Excerpt Block Start

In America, there used to be junkets and at the junkets there was Silvia Bizio. And she was there at set visits, at the Golden Globes and the Oscars, watching them from the inside, chatting with the stars. Now the stars go to her house for dinner, and if you’re in Los Angeles and you’re Italian, Casa Bizio is the place to go to meet someone. You find Oliver Stone there or Clint Eastwood’s daughter or Matteo Garrone or Paolo Sorrentino. So it is no coincidence that Silvia, for 40 years Hollywood correspondent for Repubblica, finally decided to talk about one of her long-time friendships, the one with Kevin Costner. She has done so with a very simple but at the same time rich book of 40 years of interviews, conversations during and after films, that the Hollywood star did with her. Kevin on Costner, published by Gremese and co-authored by Pietro Ricci, founder of Costner’s Fan Club in Italy, is a film-by-film account of the actor and the person.

Excerpt Block End

(Apply what you read)
- a) According to the passage about Silvia Bizio, which publication has she worked for as Hollywood correspondent?
- b) Decide whether each statement agrees with the passage about Silvia Bizio. Answer yes or no, and quote the words from the passage that settle it: (i) Kevin on Costner was published by Gremese. (ii) Pietro Ricci founded a Costner fan club in Italy. (iii) The book draws on 20 years of interviews.

Supplied records Block Start

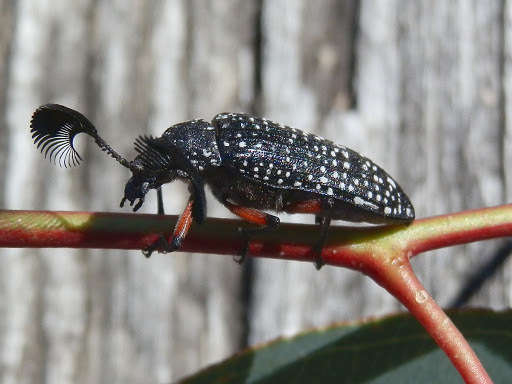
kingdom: Animalia
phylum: Arthropoda
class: Insecta
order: Coleoptera
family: Rhipiceridae
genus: Rhipicera
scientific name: Rhipicera femorata
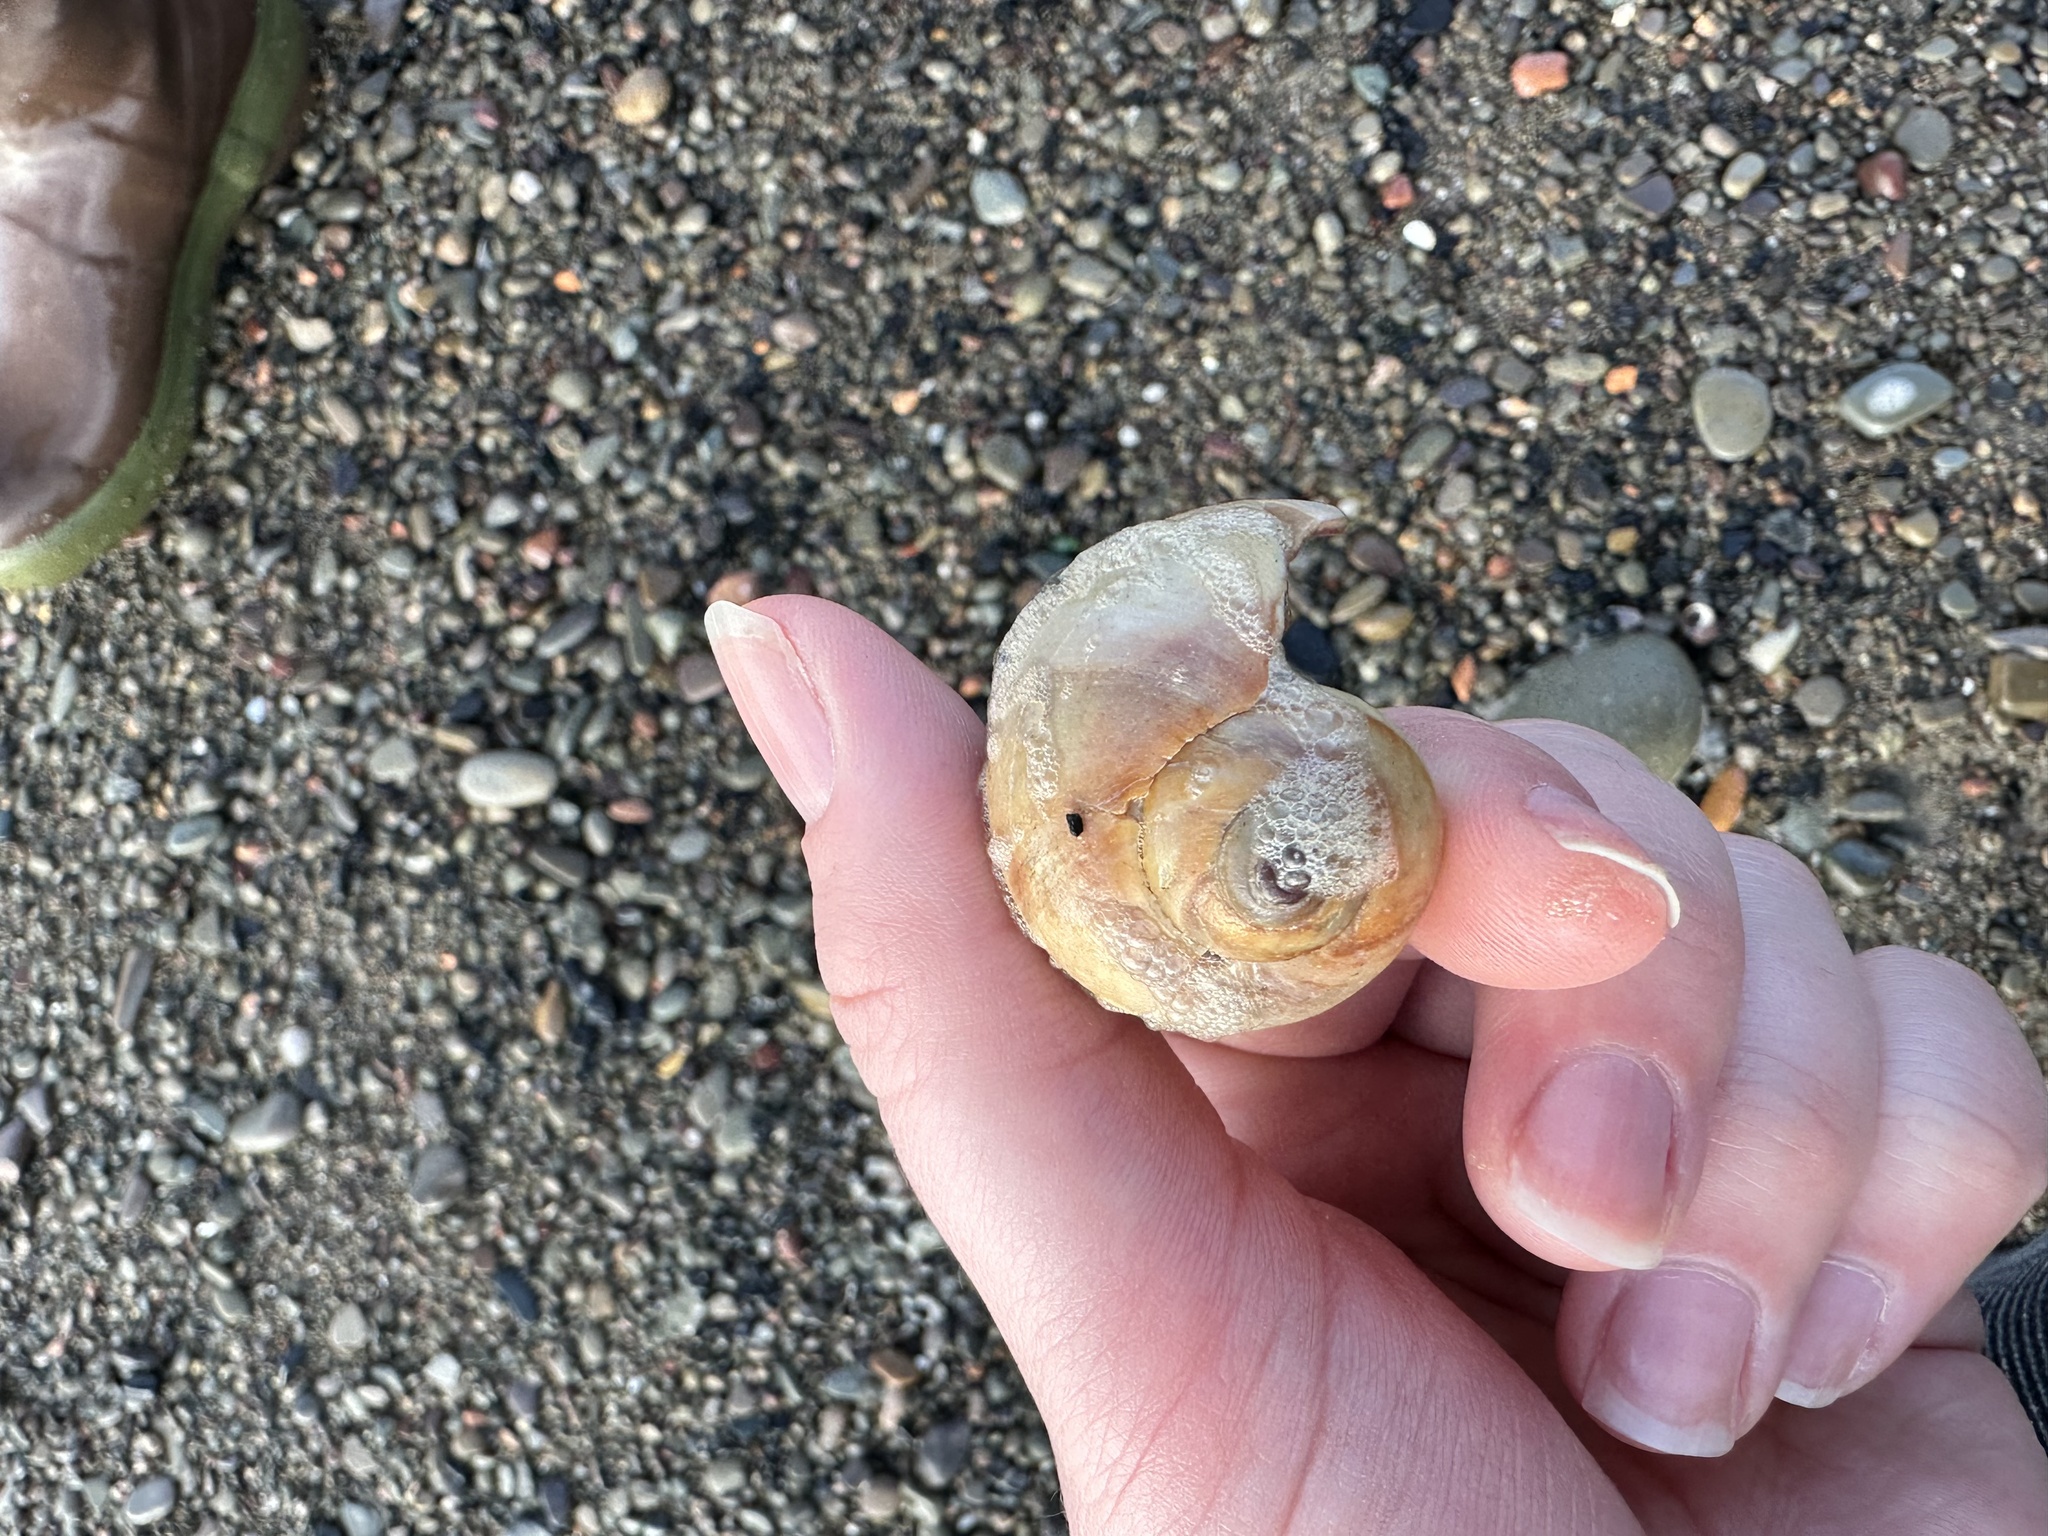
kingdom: Animalia
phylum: Mollusca
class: Gastropoda
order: Littorinimorpha
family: Naticidae
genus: Euspira
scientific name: Euspira heros
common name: Common northern moonsnail
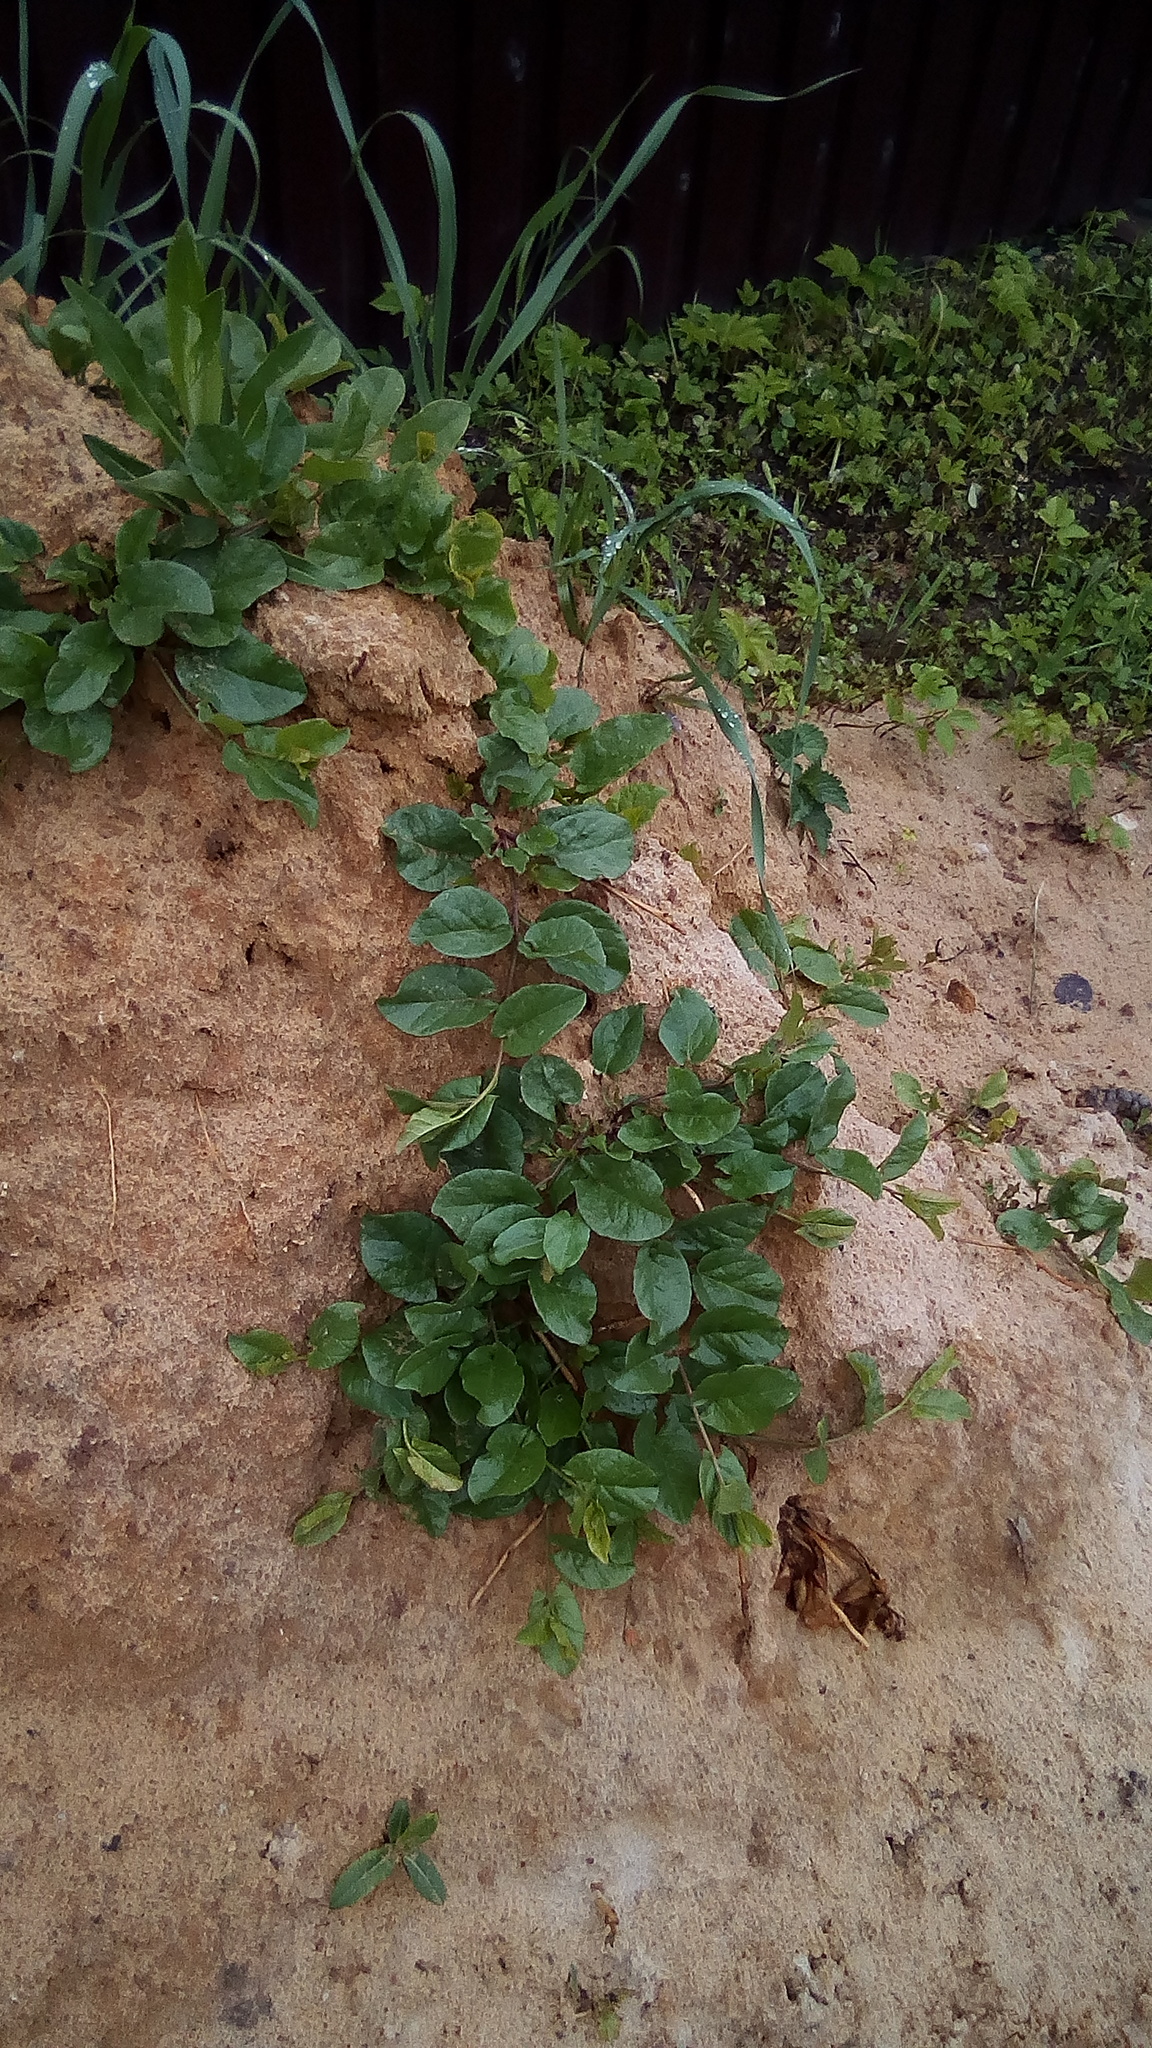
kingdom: Plantae
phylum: Tracheophyta
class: Magnoliopsida
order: Solanales
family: Convolvulaceae
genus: Convolvulus
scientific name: Convolvulus arvensis
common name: Field bindweed
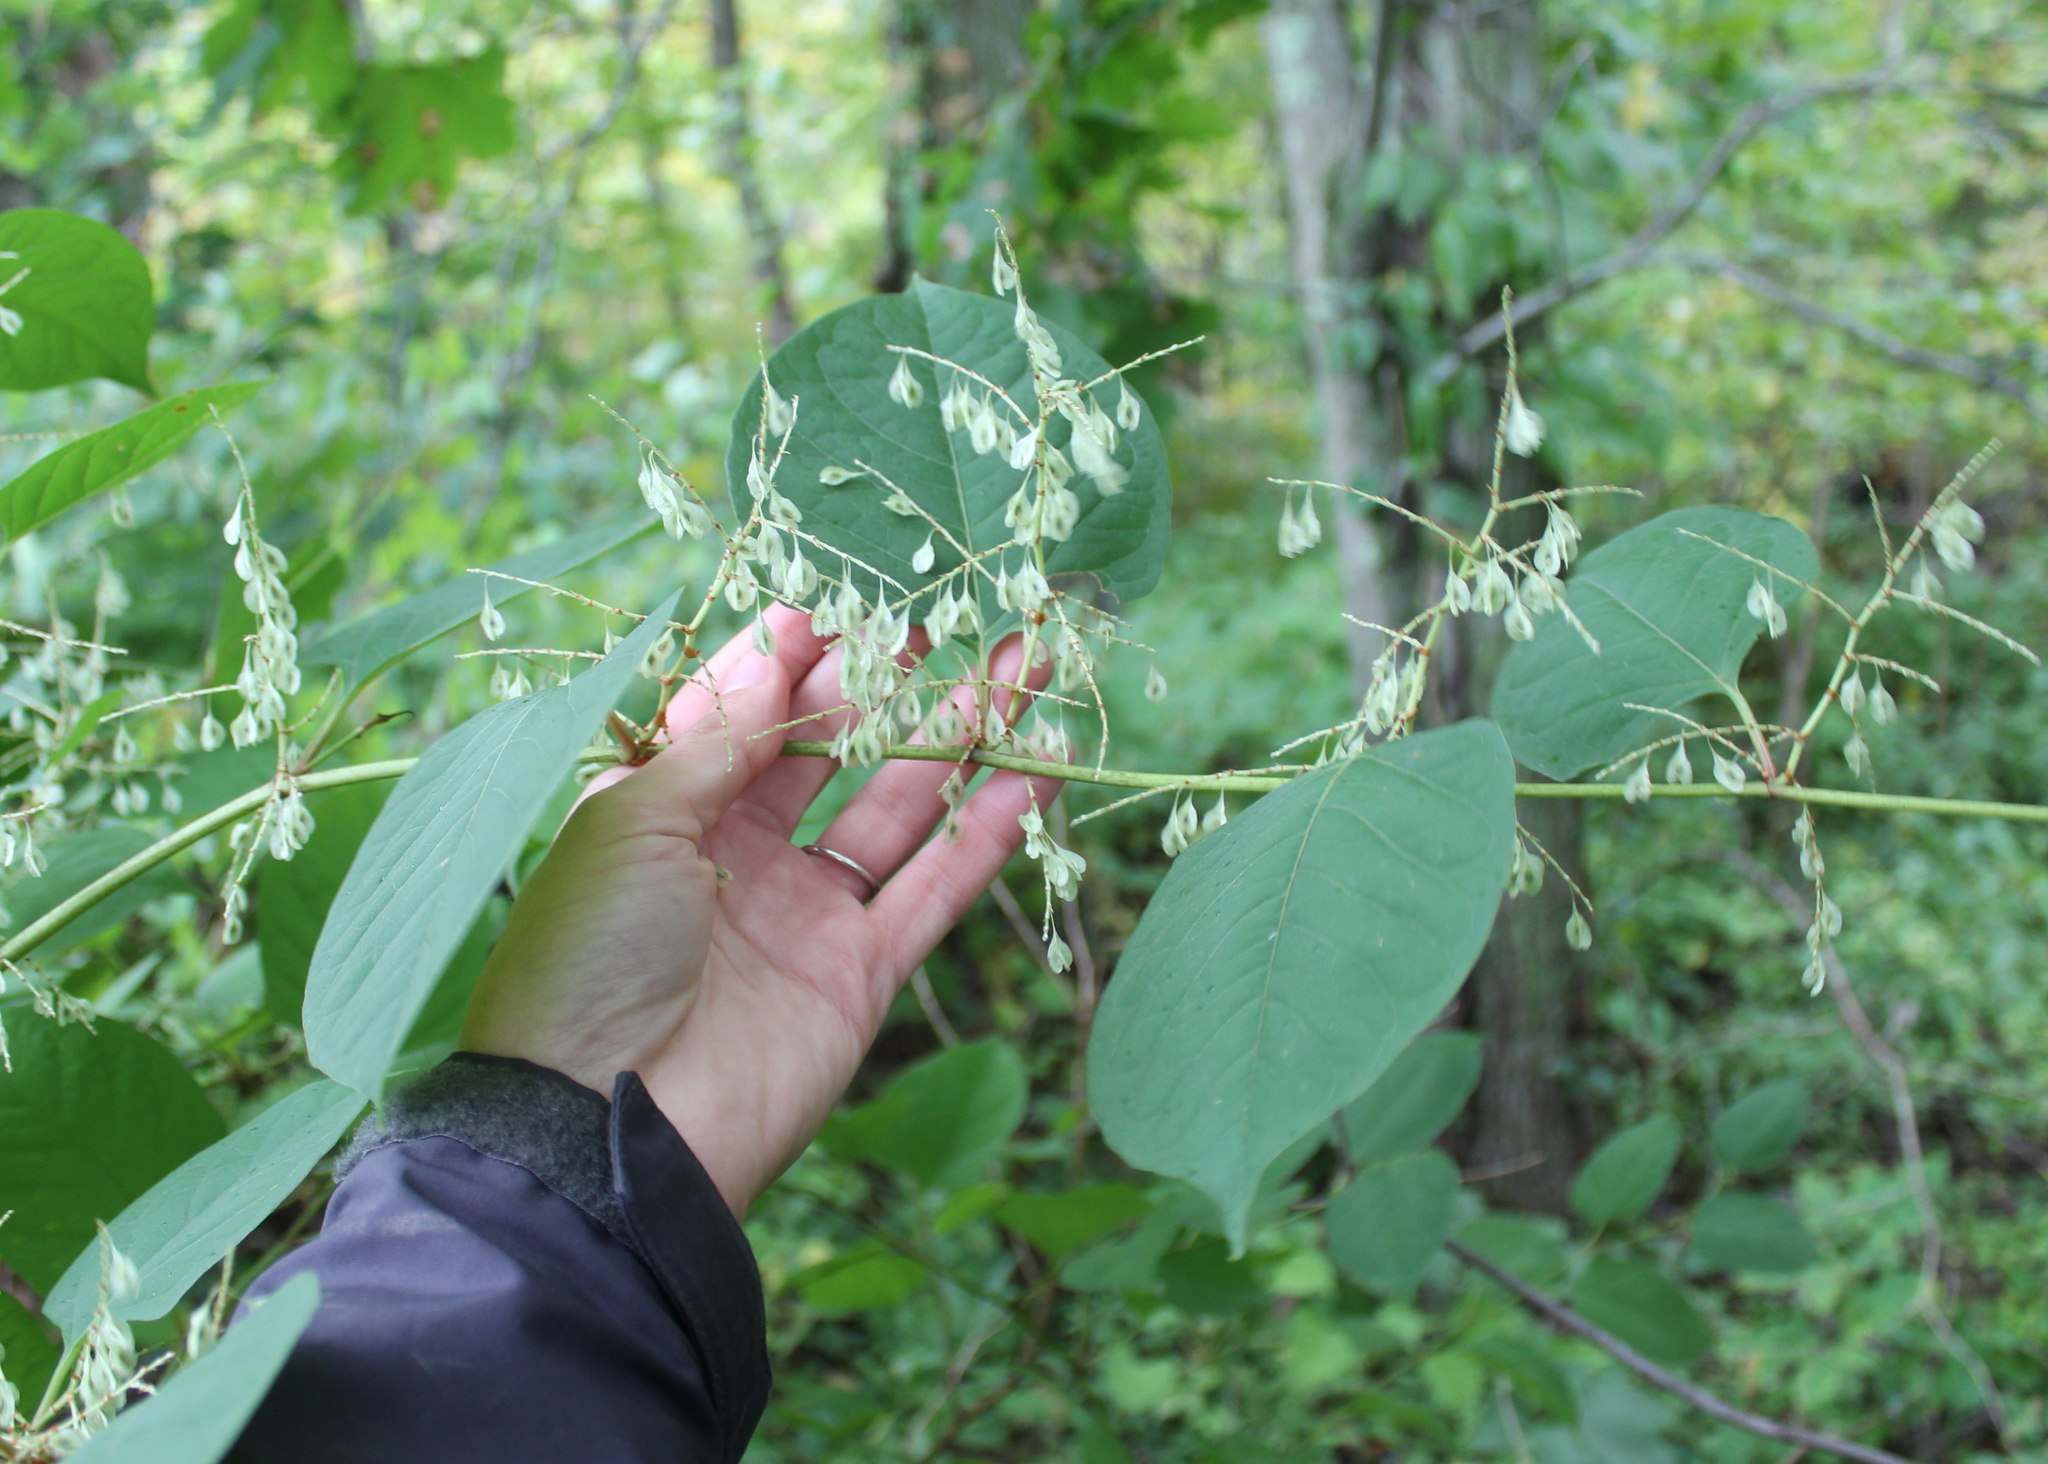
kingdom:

Supplied records Block End

(Answers to each task)
- a) Repubblica

- b)
(i) Yes: "Kevin on Costner, published by Gremese"
(ii) Yes: "Pietro Ricci, founder of Costner’s Fan Club in Italy"
(iii) No: "40 years of interviews"